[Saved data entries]
--
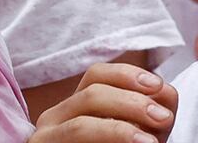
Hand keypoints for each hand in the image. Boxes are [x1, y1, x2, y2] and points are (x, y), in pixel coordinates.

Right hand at [29, 62, 177, 142]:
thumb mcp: (133, 136)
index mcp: (75, 107)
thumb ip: (148, 115)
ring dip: (119, 130)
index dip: (126, 76)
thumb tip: (164, 94)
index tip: (157, 85)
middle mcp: (55, 119)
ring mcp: (48, 141)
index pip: (96, 76)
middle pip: (90, 96)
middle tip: (162, 119)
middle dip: (131, 103)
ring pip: (80, 126)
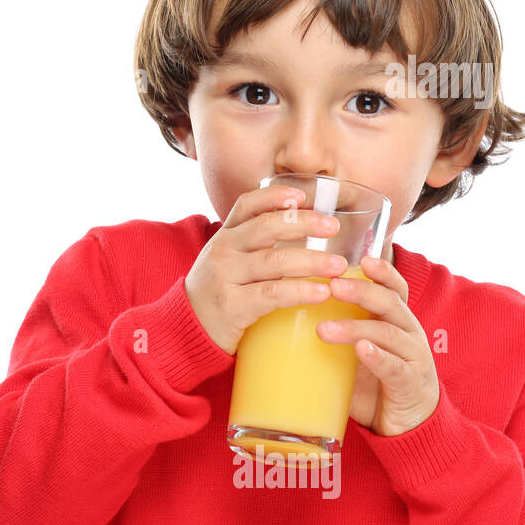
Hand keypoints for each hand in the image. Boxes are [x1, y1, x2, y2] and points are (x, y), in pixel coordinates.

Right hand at [185, 182, 349, 354]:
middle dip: (304, 224)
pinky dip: (299, 291)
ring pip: (274, 261)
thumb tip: (305, 228)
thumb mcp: (228, 261)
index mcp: (225, 236)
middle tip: (334, 228)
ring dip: (311, 261)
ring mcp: (225, 277)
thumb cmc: (218, 292)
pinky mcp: (232, 305)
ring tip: (338, 266)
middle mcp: (222, 251)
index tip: (302, 195)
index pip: (247, 204)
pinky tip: (321, 293)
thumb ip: (255, 244)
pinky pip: (271, 294)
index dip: (274, 196)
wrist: (186, 329)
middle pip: (267, 227)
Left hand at [317, 255, 439, 436]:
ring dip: (356, 327)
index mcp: (396, 320)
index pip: (393, 288)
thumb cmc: (375, 383)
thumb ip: (332, 332)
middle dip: (361, 291)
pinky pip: (396, 367)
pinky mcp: (410, 385)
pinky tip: (361, 350)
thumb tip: (279, 318)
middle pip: (390, 302)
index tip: (360, 258)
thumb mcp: (354, 352)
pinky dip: (378, 357)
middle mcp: (409, 333)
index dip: (381, 271)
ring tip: (325, 329)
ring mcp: (413, 358)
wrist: (409, 427)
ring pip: (388, 332)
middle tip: (331, 286)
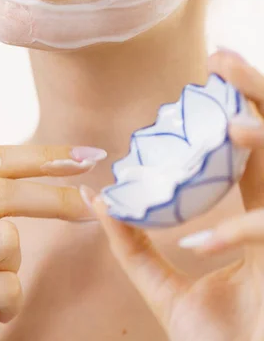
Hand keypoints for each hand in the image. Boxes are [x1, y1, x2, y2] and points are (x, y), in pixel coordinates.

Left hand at [83, 49, 263, 340]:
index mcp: (256, 213)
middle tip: (222, 59)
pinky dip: (234, 238)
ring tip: (231, 121)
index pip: (250, 147)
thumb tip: (99, 202)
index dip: (235, 105)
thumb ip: (136, 248)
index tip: (208, 71)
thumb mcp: (167, 290)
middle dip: (256, 95)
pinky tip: (194, 244)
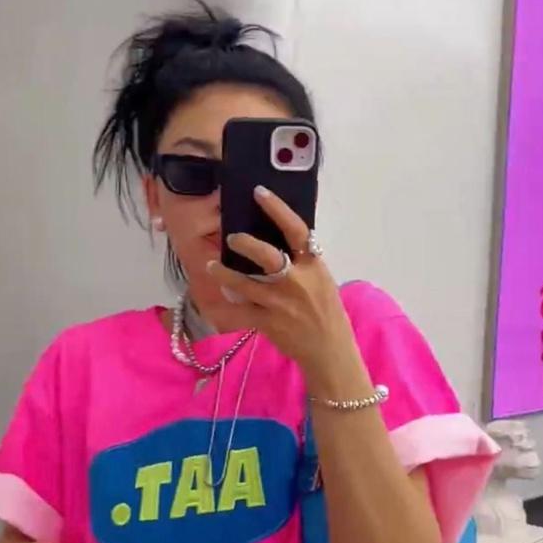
--
Restate each entry word for word; pictures stay out of the copy.

Hand keypoints for each hand in the image. Boxes are [x1, y1, x2, y2] and points are (x, y), in pixel coordinates.

Right hand at [29, 62, 177, 142]:
thumb mcp: (133, 136)
index mcp: (75, 107)
thumb ip: (148, 115)
ring dip: (119, 130)
index dip: (126, 76)
thumb tip: (164, 94)
index tip: (157, 85)
middle mcp: (55, 119)
ring mcp: (48, 141)
index pip: (96, 76)
middle pip: (90, 96)
middle tip: (162, 119)
middle dip: (131, 103)
ring pip: (80, 126)
Hand keypoints for each hand in the image. Boxes are [x1, y1, x2, y2] and points are (x, y), in pixel coordinates.

Right hand at [185, 182, 349, 354]:
middle dip: (304, 224)
pinky dip: (299, 291)
ring pip: (274, 261)
thumb tip: (305, 228)
thumb mcp: (228, 261)
index mcp: (225, 236)
middle tip: (334, 228)
ring dip: (311, 261)
ring mcp: (225, 277)
thumb cmc: (218, 292)
pinky mcp: (232, 305)
ring tip: (338, 266)
middle mcp: (222, 251)
index tip: (302, 195)
index pip: (247, 204)
pinky tip: (321, 293)
thumb ip: (255, 244)
pinky pip: (271, 294)
index dip: (274, 196)
wrist: (186, 329)
middle pip: (267, 227)
Left hand at [317, 255, 439, 436]:
ring dip: (356, 327)
index mcp: (396, 320)
index pip: (393, 288)
thumb cmc: (375, 383)
thumb ip: (332, 332)
middle dip: (361, 291)
pinky pip: (396, 367)
pinky mcp: (410, 385)
pinky tip: (361, 350)
thumb tip: (279, 318)
middle pip: (390, 302)
index tip: (360, 258)
thumb mcp: (354, 352)
pinky dip: (378, 357)
middle mcp: (409, 333)
index dip: (381, 271)
ring tip: (325, 329)
ring mcp: (413, 358)
wrist: (409, 427)
ring pip: (388, 332)
middle tip: (331, 286)
Hand keypoints for each hand in the image. Boxes are [x1, y1, x2, y2] and points are (x, y), in pixel coordinates.

Left hand at [83, 49, 263, 340]:
index mcp: (256, 213)
middle tip: (222, 59)
pinky dip: (234, 238)
ring tip: (231, 121)
index pip: (250, 147)
thumb tip: (99, 202)
index dip: (235, 105)
thumb ip: (136, 248)
index tip: (208, 71)
thumb mcp: (167, 290)
middle dip: (256, 95)
pinky tip: (194, 244)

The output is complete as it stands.